§ Selected extract
# [Commission] Night Lords Commander



## Sigur (Dec 9, 2010)

Heyhey, I finished this fella earlier. It's the Samael model by HiTech Miniatures (I'll post my review of their models later this week).





























Here's a close-up shot of the face (had to brighten up the picture and ramp up the contrast a little so the face is more visible.










Just a little detail so you know that it's not just the tip of the nose sticking out from dark nothingness.  The way I took the picture probably didn't help much either due to a shadow over his face and a weirdly prominent tip of the nose which just peeks out of the shadow.


Hope you like him. C&C welcome as always.


----------



## humakt (Jan 2, 2008)

The wings are really good. The contrast from dark to light is really effective. I can't see much of the face so can't really comment on that. The lightning on the armour is lovely and clear. A top model and I really am impressed with the work on the cloak.

Have some rep.


----------



## SwedeMarine (Jun 3, 2013)

Stunning work Mate! i actually like the way the face came out especially.


----------



## Tawa (Jan 10, 2010)

Nice work! :so_happy:


----------



## Sigur (Dec 9, 2010)

Yeees, yes, delicious, sweet rep. Juicy, fresh comments to feast upon... 

Thanks, guys! The face I really just hinted at, only painting the outlines (eyebrow bulges, nose, cheekbones) in a very dark colour. I'm currently working on another figure from their range. Should be done within this week (along with a review of the figures).


----------



## falcoso (Apr 7, 2012)

That's an incredible conversion, where did you get all the bits from?


----------



## Khorne's Fist (Jul 18, 2008)

The paint job is excellent. I really love the NL scheme. But I really don't like the HiTech stuff at all. No matter the paint job the model is still crap.


----------



## neferhet (Oct 24, 2012)

This model is just great. Shadowy and filled with spots of light at the same time! This is sorcery! Great work!


----------



## morfangdakka (Dec 31, 2006)

THis is a really nice model. I like the way the wings go light to dark and the details on the cloak. I like that the face can't really be seen. It makes him look more sinister and evil.


----------



## Sigur (Dec 9, 2010)

@falcoso: As I said, it's not a conversion, it's built straight out of the box and by HiTech Miniatures (the specific model is called Samael).

§ Parts of the exercise
1. Reproduce everything in the Night Lords Commander thread from "Just a little" down to "work on the cloak.".
2. Summarize the Night Lords Commander thread in three sentences.
3. Translate this sentence from the Night Lords Commander thread into Spanish: "The contrast from dark to light is really effective."

§ Listed records

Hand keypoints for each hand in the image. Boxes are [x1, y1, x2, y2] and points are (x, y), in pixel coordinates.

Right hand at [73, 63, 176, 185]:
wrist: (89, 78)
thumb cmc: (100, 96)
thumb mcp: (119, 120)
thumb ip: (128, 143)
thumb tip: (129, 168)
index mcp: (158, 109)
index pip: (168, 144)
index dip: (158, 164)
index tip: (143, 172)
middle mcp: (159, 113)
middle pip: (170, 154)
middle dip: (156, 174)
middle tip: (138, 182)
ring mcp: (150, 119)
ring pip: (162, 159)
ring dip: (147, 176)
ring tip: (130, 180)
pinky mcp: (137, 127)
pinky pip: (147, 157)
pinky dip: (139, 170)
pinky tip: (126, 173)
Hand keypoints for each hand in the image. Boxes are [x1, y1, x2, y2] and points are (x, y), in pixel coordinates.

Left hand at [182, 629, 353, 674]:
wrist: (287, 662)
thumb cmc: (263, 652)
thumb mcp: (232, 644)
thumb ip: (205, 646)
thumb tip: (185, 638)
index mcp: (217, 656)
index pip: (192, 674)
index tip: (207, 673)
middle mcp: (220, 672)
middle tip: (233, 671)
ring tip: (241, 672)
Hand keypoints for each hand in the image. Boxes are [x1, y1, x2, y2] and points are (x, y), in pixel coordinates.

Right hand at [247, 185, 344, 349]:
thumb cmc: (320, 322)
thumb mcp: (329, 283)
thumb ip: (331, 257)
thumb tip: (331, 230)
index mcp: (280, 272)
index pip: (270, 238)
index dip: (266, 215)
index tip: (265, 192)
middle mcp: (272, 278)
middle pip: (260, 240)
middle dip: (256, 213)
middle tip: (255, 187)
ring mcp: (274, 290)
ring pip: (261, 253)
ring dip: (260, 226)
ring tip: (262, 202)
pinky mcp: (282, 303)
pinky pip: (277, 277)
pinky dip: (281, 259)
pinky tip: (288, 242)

...

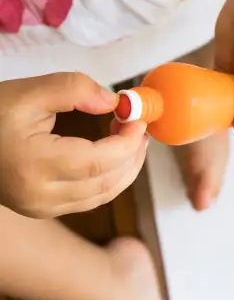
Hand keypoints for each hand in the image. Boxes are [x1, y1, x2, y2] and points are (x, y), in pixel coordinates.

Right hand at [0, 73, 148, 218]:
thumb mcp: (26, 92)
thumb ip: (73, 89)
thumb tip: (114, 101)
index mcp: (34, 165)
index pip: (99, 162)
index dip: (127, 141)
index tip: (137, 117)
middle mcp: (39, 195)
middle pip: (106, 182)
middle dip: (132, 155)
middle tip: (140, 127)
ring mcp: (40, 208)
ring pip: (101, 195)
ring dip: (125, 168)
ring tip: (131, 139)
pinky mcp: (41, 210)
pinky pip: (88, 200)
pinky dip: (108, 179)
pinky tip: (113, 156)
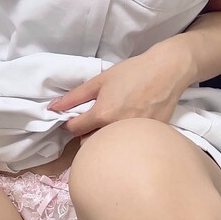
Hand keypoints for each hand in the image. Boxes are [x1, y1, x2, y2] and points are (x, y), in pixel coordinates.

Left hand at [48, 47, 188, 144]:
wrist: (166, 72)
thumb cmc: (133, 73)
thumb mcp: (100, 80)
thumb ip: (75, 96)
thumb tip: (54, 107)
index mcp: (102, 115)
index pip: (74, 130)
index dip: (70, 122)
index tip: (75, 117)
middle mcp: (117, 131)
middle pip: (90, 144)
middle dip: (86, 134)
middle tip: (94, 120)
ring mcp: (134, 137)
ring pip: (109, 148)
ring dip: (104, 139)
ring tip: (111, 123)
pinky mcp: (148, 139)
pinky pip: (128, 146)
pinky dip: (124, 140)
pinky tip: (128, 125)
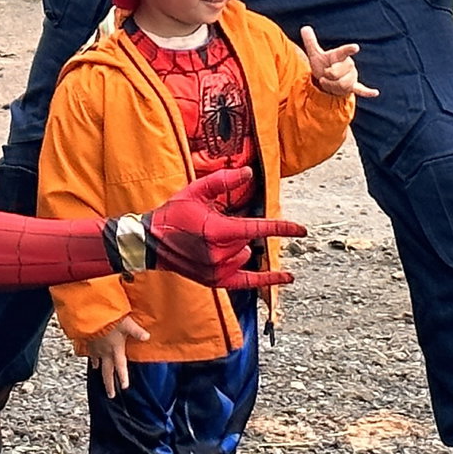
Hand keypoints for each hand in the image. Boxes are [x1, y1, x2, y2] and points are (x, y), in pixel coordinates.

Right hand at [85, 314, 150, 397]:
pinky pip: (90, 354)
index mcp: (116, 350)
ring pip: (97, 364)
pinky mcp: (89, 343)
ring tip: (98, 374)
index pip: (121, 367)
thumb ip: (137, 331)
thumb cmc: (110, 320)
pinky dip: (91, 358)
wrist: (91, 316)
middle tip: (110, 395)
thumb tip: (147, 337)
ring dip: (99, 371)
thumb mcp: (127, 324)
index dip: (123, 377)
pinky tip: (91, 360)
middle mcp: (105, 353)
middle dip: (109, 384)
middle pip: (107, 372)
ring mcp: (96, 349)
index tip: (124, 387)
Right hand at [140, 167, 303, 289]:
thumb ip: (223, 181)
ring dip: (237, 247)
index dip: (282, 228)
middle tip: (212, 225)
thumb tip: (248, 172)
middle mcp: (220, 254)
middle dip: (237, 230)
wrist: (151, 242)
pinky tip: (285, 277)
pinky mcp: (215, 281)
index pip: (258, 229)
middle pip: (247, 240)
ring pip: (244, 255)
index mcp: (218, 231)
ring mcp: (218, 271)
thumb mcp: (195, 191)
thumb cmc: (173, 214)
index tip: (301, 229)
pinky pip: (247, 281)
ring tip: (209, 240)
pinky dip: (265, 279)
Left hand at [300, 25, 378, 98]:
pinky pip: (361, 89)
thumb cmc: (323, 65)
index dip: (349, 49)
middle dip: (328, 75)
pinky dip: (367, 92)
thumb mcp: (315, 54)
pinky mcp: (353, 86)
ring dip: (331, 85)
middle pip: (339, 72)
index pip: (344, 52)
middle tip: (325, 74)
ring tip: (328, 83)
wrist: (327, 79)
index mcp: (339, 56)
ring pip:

§ Answers to the exercises
1.
Just a little detail so you know that it's not just the tip of the nose sticking out from dark nothingness.  The way I took the picture probably didn't help much either due to a shadow over his face and a weirdly prominent tip of the nose which just peeks out of the shadow.


Hope you like him. C&C welcome as always.


----------



## humakt (Jan 2, 2008)

The wings are really good. The contrast from dark to light is really effective. I can't see much of the face so can't really comment on that. The lightning on the armour is lovely and clear. A top model and I really am impressed with the work on the cloak.

2. A forum poster shares a finished Night Lords commander, the Samael model by HiTech Miniatures, and explains that the face was only hinted at by painting its outlines in a very dark color. Other posters praise the wings' shift from dark to light, the cloak, and the lightning on the armor, though one dislikes HiTech models regardless of the paint job. When asked where the bits came from, the original poster clarifies that the figure is not a conversion but was built straight out of the box.

3. El contraste de lo oscuro a lo claro es realmente eficaz.